* WRITTEN EXERCISE
List the lines of every record below as a numbered list, skipping blank lines. Leave the pictures out.

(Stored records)
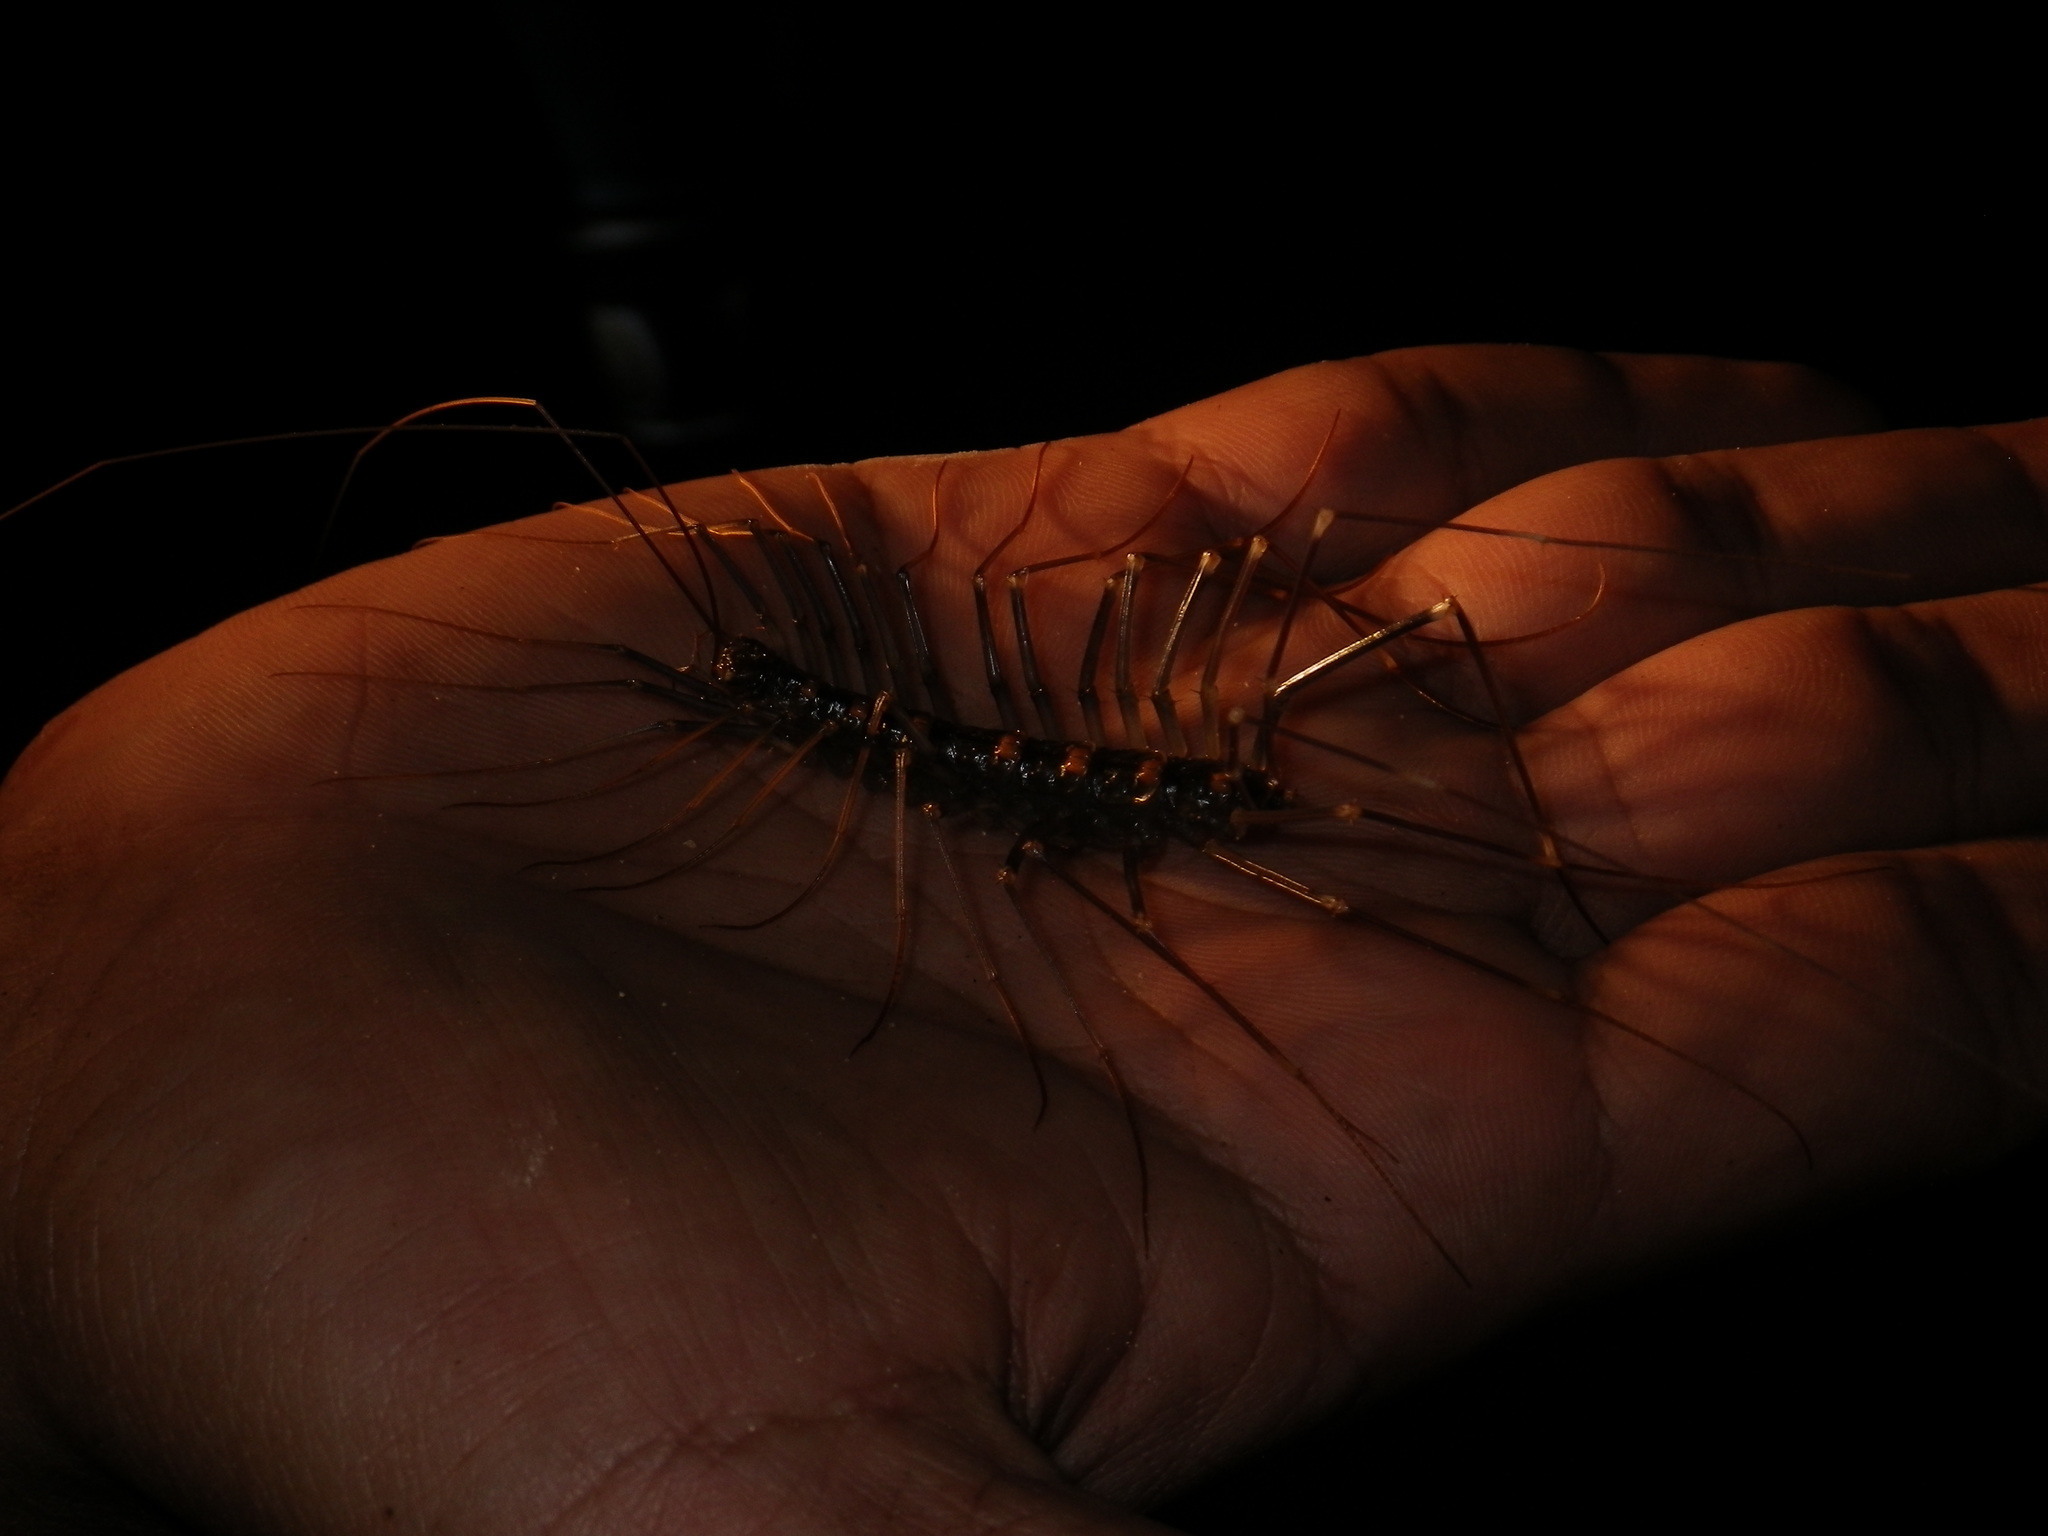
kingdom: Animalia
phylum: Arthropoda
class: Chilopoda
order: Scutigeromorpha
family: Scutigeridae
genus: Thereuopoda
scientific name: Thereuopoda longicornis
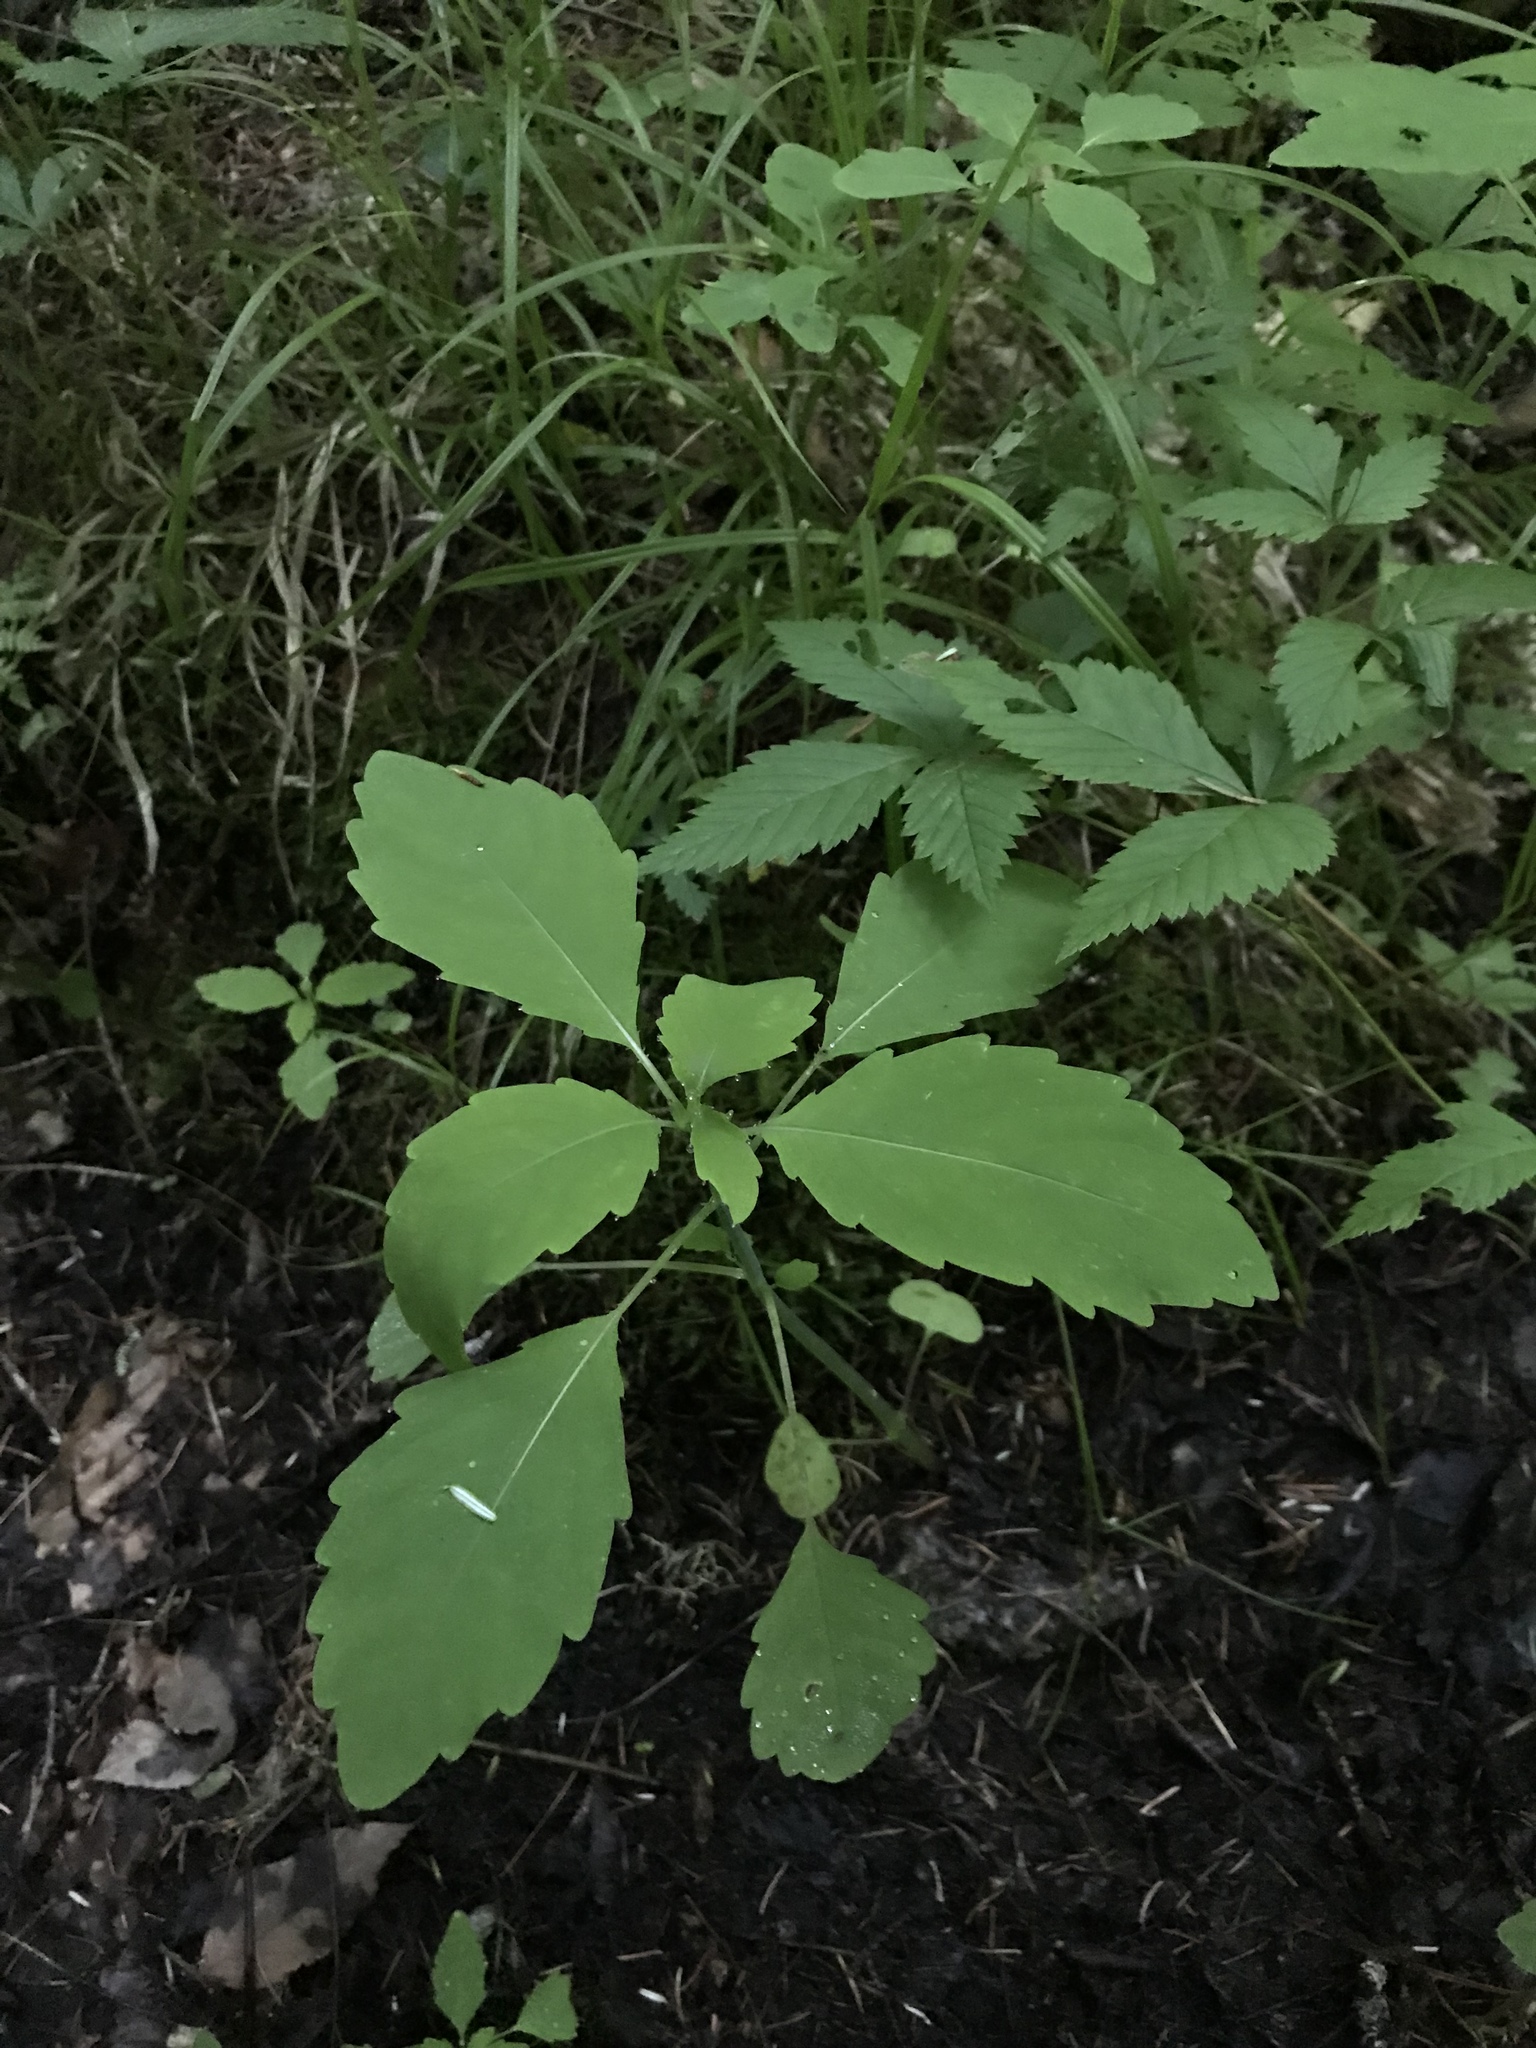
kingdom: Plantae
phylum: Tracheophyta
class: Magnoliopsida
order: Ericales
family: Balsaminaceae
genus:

* TASK RESPONSE
1. kingdom: Animalia
2. phylum: Arthropoda
3. class: Chilopoda
4. order: Scutigeromorpha
5. family: Scutigeridae
6. genus: Thereuopoda
7. scientific name: Thereuopoda longicornis
8. kingdom: Plantae
9. phylum: Tracheophyta
10. class: Magnoliopsida
11. order: Ericales
12. family: Balsaminaceae
13. genus:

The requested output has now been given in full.